Steve Kirby letter: Time to make a change

Before the current time zone system, every town set its clock by solar noon.

The need for railway schedules to be standardized led to the time zones with which we are now familiar.

For the past few years, the Texas Legislature has considered doing away with the "spring forward/fall back" clock changes associated with Daylight Saving Time, offering Texas voters the choice of either permanent Central Daylight Saving Time, or permanent Central Standard Time.

Texas is too wide to fit in one time zone.
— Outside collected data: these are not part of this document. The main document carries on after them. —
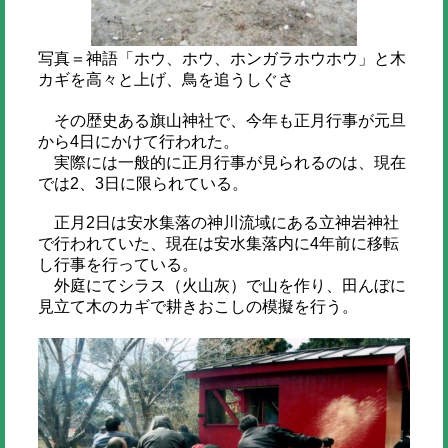
写真＝神語「ホウ、ホウ、ホンガラホウホウ」と木
カギを高々と上げ、鳥を追うしぐさ
その歴史ある旗山神社で、今年も正月行事が元旦
から4日にかけて行われた。
実際には一般的に正月行事が見られるのは、現在
では2、3日に限られている。
正月2日は安水集落の神川流域にある立神岩神社
で行われていた、現在は安水集落内に4年前に移転
し行事を行っている。
外庭にてシラス（火山灰）で山を作り、田んぼに
見立て木のカギで耕きおこしの模擬を行う。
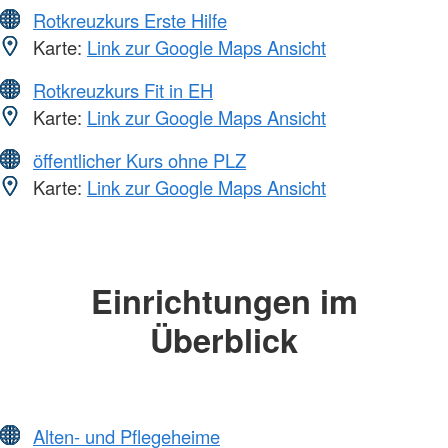
Rotkreuzkurs Erste Hilfe
Karte:
Link zur Google Maps Ansicht
Rotkreuzkurs Fit in EH
Karte:
Link zur Google Maps Ansicht
öffentlicher Kurs ohne PLZ
Karte:
Link zur Google Maps Ansicht
Einrichtungen im
Überblick
Alten- und Pflegeheime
In fact, Texas is already split, with El Paso and Hudspeth Counties in the Mountain time zone.

Solar noon in Abilene (the point where the sun is highest in its arc) varies from 12:22:30 CST, to 12:53:11 CST, averaging 12:37:42.3 CST. This mean that Abilene is, on average, 7 minutes 42.3 seconds closer to 1 p.m. than to noon.

Logically, drawing a north-south line just west of Weatherford (average solar noon 12:29:58.5), with points west of that line in permanent Central Daylight Saving Time, and east of that line, in permanent Central Standard Time, would put each half closer to its solar noon.

This split-state time zone practice is not unprecedented. Florida, Tennessee, Kentucky, Indiana, North Dakota, South Dakota, Nevada, Kansas, Idaho, Oregon and, as previously mentioned, Texas, each sit across two time zones.

The whole state need not be bound to one time zone.